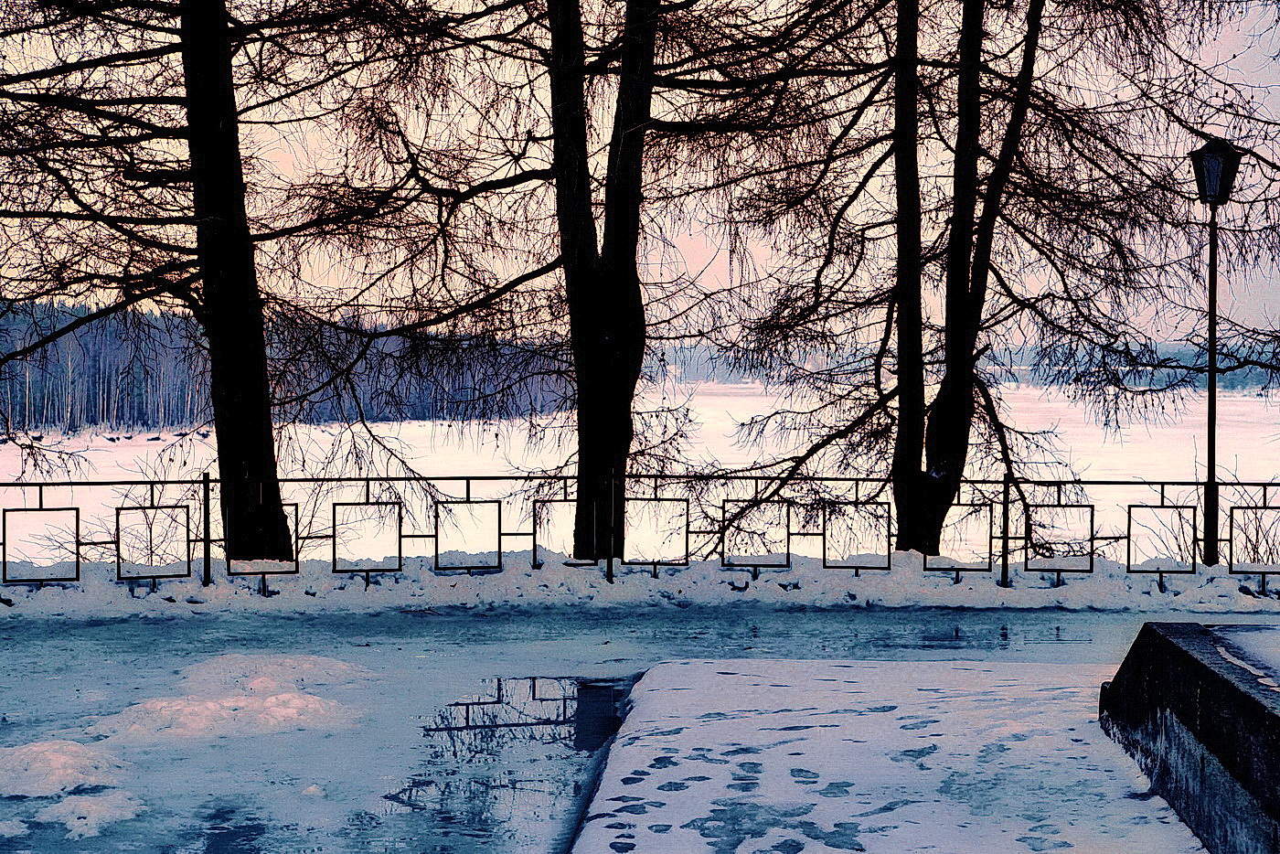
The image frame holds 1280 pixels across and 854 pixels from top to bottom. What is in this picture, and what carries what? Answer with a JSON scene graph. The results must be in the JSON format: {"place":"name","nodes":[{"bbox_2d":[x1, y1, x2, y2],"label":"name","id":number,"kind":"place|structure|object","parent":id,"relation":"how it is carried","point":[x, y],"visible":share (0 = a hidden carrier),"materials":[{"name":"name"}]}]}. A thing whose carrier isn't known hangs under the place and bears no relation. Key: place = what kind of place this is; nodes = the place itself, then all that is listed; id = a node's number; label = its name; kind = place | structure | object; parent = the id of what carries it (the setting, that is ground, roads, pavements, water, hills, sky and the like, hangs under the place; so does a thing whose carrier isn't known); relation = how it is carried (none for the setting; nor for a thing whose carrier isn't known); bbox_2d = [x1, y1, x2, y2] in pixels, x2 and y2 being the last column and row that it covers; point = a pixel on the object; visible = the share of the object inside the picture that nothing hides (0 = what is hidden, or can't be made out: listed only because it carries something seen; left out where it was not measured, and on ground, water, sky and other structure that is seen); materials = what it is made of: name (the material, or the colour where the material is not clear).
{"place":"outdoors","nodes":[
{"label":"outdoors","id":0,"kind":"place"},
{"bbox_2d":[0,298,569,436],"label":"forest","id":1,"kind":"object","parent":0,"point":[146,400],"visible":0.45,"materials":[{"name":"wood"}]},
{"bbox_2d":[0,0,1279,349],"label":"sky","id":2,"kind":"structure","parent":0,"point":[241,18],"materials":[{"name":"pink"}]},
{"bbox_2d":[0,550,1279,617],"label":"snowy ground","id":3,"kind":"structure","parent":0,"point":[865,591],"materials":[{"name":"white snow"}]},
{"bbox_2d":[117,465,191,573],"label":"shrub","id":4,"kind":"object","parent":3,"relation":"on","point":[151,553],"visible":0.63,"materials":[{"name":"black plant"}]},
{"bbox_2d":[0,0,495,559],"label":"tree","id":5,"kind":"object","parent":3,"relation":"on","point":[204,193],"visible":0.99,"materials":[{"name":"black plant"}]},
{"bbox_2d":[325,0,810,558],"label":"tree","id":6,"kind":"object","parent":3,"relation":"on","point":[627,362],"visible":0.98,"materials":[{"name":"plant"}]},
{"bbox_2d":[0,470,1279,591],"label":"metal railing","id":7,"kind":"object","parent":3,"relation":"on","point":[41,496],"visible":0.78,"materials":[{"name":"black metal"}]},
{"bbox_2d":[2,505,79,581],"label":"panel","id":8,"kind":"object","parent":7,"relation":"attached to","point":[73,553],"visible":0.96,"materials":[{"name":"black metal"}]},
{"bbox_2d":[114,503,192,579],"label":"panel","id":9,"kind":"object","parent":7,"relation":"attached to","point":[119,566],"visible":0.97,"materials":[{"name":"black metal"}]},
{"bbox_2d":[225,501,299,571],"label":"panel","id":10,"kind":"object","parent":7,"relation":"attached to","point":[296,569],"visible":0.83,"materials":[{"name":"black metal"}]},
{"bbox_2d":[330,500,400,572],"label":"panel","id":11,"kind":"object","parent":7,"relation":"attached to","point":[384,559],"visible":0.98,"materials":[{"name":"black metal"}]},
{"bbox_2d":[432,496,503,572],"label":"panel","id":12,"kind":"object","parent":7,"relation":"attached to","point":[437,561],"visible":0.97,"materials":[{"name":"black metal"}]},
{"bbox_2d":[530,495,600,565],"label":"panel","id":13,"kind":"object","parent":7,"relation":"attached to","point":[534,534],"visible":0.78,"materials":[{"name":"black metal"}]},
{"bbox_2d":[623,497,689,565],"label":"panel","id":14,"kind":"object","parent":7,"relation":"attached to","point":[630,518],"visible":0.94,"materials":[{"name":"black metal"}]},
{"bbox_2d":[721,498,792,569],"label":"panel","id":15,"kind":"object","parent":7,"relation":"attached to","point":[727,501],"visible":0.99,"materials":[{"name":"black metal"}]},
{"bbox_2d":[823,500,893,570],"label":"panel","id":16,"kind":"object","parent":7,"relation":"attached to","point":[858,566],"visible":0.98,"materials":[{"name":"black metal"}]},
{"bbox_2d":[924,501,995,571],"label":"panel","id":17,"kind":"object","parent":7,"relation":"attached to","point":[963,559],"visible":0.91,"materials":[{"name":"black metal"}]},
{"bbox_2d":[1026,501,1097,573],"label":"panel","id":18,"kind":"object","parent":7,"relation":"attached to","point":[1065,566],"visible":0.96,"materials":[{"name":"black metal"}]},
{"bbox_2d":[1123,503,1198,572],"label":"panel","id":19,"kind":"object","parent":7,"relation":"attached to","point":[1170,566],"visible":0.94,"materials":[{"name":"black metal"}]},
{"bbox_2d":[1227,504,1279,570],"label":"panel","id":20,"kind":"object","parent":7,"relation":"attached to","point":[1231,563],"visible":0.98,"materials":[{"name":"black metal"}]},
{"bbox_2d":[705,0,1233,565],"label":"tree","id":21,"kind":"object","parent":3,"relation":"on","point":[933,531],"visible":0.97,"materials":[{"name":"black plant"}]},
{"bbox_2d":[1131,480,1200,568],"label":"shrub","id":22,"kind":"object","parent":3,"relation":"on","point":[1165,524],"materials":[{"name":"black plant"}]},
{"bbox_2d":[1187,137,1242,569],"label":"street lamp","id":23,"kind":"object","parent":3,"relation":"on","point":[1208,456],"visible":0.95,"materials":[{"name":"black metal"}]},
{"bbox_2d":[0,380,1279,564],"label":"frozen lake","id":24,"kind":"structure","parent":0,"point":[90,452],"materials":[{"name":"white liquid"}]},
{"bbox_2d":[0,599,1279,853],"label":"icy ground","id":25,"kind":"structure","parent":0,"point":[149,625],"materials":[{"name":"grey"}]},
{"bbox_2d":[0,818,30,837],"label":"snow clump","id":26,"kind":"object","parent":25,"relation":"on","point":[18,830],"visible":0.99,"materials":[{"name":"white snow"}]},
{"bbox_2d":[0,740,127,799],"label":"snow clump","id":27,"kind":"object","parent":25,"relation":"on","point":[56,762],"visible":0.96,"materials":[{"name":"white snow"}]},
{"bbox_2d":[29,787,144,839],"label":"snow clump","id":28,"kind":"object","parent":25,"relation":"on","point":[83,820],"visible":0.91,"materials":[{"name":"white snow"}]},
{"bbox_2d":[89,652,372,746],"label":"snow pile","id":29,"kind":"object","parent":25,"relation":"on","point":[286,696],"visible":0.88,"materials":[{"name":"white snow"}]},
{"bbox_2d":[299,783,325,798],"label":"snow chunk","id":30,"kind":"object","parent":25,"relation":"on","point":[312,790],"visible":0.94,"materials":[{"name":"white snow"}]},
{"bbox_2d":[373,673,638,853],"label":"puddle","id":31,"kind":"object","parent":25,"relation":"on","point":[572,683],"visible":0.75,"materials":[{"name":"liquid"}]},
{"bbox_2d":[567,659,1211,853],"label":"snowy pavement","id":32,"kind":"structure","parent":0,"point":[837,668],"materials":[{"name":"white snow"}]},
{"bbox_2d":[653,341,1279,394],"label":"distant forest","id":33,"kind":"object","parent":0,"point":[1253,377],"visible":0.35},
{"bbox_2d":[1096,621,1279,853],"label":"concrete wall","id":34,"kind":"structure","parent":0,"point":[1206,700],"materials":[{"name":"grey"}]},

> EXERCISE PROMPT: If an entry contains a picture, skip the picture and reproduce everything else exactly.

> RESPONSE BOX:
The image frame holds 1280 pixels across and 854 pixels from top to bottom. What is in this picture, and what carries what? Answer with a JSON scene graph. The results must be in the JSON format: {"place":"name","nodes":[{"bbox_2d":[x1, y1, x2, y2],"label":"name","id":number,"kind":"place|structure|object","parent":id,"relation":"how it is carried","point":[x, y],"visible":share (0 = a hidden carrier),"materials":[{"name":"name"}]}]}. A thing whose carrier isn't known hangs under the place and bears no relation. Key: place = what kind of place this is; nodes = the place itself, then all that is listed; id = a node's number; label = its name; kind = place | structure | object; parent = the id of what carries it (the setting, that is ground, roads, pavements, water, hills, sky and the like, hangs under the place; so does a thing whose carrier isn't known); relation = how it is carried (none for the setting; nor for a thing whose carrier isn't known); bbox_2d = [x1, y1, x2, y2] in pixels, x2 and y2 being the last column and row that it covers; point = a pixel on the object; visible = the share of the object inside the picture that nothing hides (0 = what is hidden, or can't be made out: listed only because it carries something seen; left out where it was not measured, and on ground, water, sky and other structure that is seen); materials = what it is made of: name (the material, or the colour where the material is not clear).
{"place":"outdoors","nodes":[
{"label":"outdoors","id":0,"kind":"place"},
{"bbox_2d":[0,298,569,436],"label":"forest","id":1,"kind":"object","parent":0,"point":[146,400],"visible":0.45,"materials":[{"name":"wood"}]},
{"bbox_2d":[0,0,1279,349],"label":"sky","id":2,"kind":"structure","parent":0,"point":[241,18],"materials":[{"name":"pink"}]},
{"bbox_2d":[0,550,1279,617],"label":"snowy ground","id":3,"kind":"structure","parent":0,"point":[865,591],"materials":[{"name":"white snow"}]},
{"bbox_2d":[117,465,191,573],"label":"shrub","id":4,"kind":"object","parent":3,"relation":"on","point":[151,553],"visible":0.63,"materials":[{"name":"black plant"}]},
{"bbox_2d":[0,0,495,559],"label":"tree","id":5,"kind":"object","parent":3,"relation":"on","point":[204,193],"visible":0.99,"materials":[{"name":"black plant"}]},
{"bbox_2d":[325,0,810,558],"label":"tree","id":6,"kind":"object","parent":3,"relation":"on","point":[627,362],"visible":0.98,"materials":[{"name":"plant"}]},
{"bbox_2d":[0,470,1279,591],"label":"metal railing","id":7,"kind":"object","parent":3,"relation":"on","point":[41,496],"visible":0.78,"materials":[{"name":"black metal"}]},
{"bbox_2d":[2,505,79,581],"label":"panel","id":8,"kind":"object","parent":7,"relation":"attached to","point":[73,553],"visible":0.96,"materials":[{"name":"black metal"}]},
{"bbox_2d":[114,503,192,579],"label":"panel","id":9,"kind":"object","parent":7,"relation":"attached to","point":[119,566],"visible":0.97,"materials":[{"name":"black metal"}]},
{"bbox_2d":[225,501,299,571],"label":"panel","id":10,"kind":"object","parent":7,"relation":"attached to","point":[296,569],"visible":0.83,"materials":[{"name":"black metal"}]},
{"bbox_2d":[330,500,400,572],"label":"panel","id":11,"kind":"object","parent":7,"relation":"attached to","point":[384,559],"visible":0.98,"materials":[{"name":"black metal"}]},
{"bbox_2d":[432,496,503,572],"label":"panel","id":12,"kind":"object","parent":7,"relation":"attached to","point":[437,561],"visible":0.97,"materials":[{"name":"black metal"}]},
{"bbox_2d":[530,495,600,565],"label":"panel","id":13,"kind":"object","parent":7,"relation":"attached to","point":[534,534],"visible":0.78,"materials":[{"name":"black metal"}]},
{"bbox_2d":[623,497,689,565],"label":"panel","id":14,"kind":"object","parent":7,"relation":"attached to","point":[630,518],"visible":0.94,"materials":[{"name":"black metal"}]},
{"bbox_2d":[721,498,792,569],"label":"panel","id":15,"kind":"object","parent":7,"relation":"attached to","point":[727,501],"visible":0.99,"materials":[{"name":"black metal"}]},
{"bbox_2d":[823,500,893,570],"label":"panel","id":16,"kind":"object","parent":7,"relation":"attached to","point":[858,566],"visible":0.98,"materials":[{"name":"black metal"}]},
{"bbox_2d":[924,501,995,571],"label":"panel","id":17,"kind":"object","parent":7,"relation":"attached to","point":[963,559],"visible":0.91,"materials":[{"name":"black metal"}]},
{"bbox_2d":[1026,501,1097,573],"label":"panel","id":18,"kind":"object","parent":7,"relation":"attached to","point":[1065,566],"visible":0.96,"materials":[{"name":"black metal"}]},
{"bbox_2d":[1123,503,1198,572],"label":"panel","id":19,"kind":"object","parent":7,"relation":"attached to","point":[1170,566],"visible":0.94,"materials":[{"name":"black metal"}]},
{"bbox_2d":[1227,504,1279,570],"label":"panel","id":20,"kind":"object","parent":7,"relation":"attached to","point":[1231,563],"visible":0.98,"materials":[{"name":"black metal"}]},
{"bbox_2d":[705,0,1233,565],"label":"tree","id":21,"kind":"object","parent":3,"relation":"on","point":[933,531],"visible":0.97,"materials":[{"name":"black plant"}]},
{"bbox_2d":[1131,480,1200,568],"label":"shrub","id":22,"kind":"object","parent":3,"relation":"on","point":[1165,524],"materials":[{"name":"black plant"}]},
{"bbox_2d":[1187,137,1242,569],"label":"street lamp","id":23,"kind":"object","parent":3,"relation":"on","point":[1208,456],"visible":0.95,"materials":[{"name":"black metal"}]},
{"bbox_2d":[0,380,1279,564],"label":"frozen lake","id":24,"kind":"structure","parent":0,"point":[90,452],"materials":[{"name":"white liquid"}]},
{"bbox_2d":[0,599,1279,853],"label":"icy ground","id":25,"kind":"structure","parent":0,"point":[149,625],"materials":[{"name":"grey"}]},
{"bbox_2d":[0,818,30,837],"label":"snow clump","id":26,"kind":"object","parent":25,"relation":"on","point":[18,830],"visible":0.99,"materials":[{"name":"white snow"}]},
{"bbox_2d":[0,740,127,799],"label":"snow clump","id":27,"kind":"object","parent":25,"relation":"on","point":[56,762],"visible":0.96,"materials":[{"name":"white snow"}]},
{"bbox_2d":[29,787,144,839],"label":"snow clump","id":28,"kind":"object","parent":25,"relation":"on","point":[83,820],"visible":0.91,"materials":[{"name":"white snow"}]},
{"bbox_2d":[89,652,372,746],"label":"snow pile","id":29,"kind":"object","parent":25,"relation":"on","point":[286,696],"visible":0.88,"materials":[{"name":"white snow"}]},
{"bbox_2d":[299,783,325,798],"label":"snow chunk","id":30,"kind":"object","parent":25,"relation":"on","point":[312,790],"visible":0.94,"materials":[{"name":"white snow"}]},
{"bbox_2d":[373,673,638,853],"label":"puddle","id":31,"kind":"object","parent":25,"relation":"on","point":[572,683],"visible":0.75,"materials":[{"name":"liquid"}]},
{"bbox_2d":[567,659,1211,853],"label":"snowy pavement","id":32,"kind":"structure","parent":0,"point":[837,668],"materials":[{"name":"white snow"}]},
{"bbox_2d":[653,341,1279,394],"label":"distant forest","id":33,"kind":"object","parent":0,"point":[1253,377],"visible":0.35},
{"bbox_2d":[1096,621,1279,853],"label":"concrete wall","id":34,"kind":"structure","parent":0,"point":[1206,700],"materials":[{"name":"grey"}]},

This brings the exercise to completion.